The giant international furnishings chain IKEA is responsible for many consumer-based phenomena, among them our docile acceptance of cheap, hinged desk lamps that droop like spent lilies. But I hadn't realized that overexposure to IKEA results in limp penises, too, until I saw Fight Club.
David Fincher's dumb and brutal shock show of a movie floats the winky, idiotic premise that a modern-day onslaught of girly pop-cultural destinations (including but not limited to IKEA, support groups, and the whole Starbucks-Gap-khakis brand-name axis) has resulted in a generation of spongy young men unable to express themselves as fully erect males. And that the swiftest remedy for the malaise lies in freely and mutually beating the crap out of each other bleeding, oozing, cracking, and groaning until pulped bodies crumple to the floor in a poetically lit heap.

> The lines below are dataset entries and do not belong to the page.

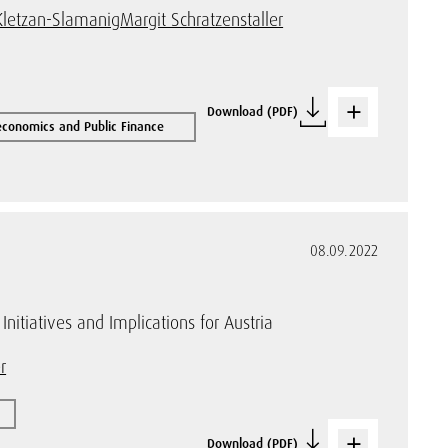
Kletzan-Slamanig
Margit Schratzenstaller
Download (PDF)
conomics and Public Finance
08.09.2022
nitiatives and Implications for Austria
r
Download (PDF)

Had I but world enough and time, I could construct a unified theory linking this grossly simplistic notion to other recent entertainments depicting late-century American emasculation, from American Beauty and Dilbert to Susan Faludi's new all-guy tome Stiffed. But Fincher's contribution to the hubbub commands attention all its own, not least because the director's twitchily art-directed obsession with filth, degradation, and sadism, previously on display in Seven and The Game, puts his work on a path more extreme and disturbing than any theory of male disenfranchisement dreamed up by Faludi or the writers of The Drew Carey Show.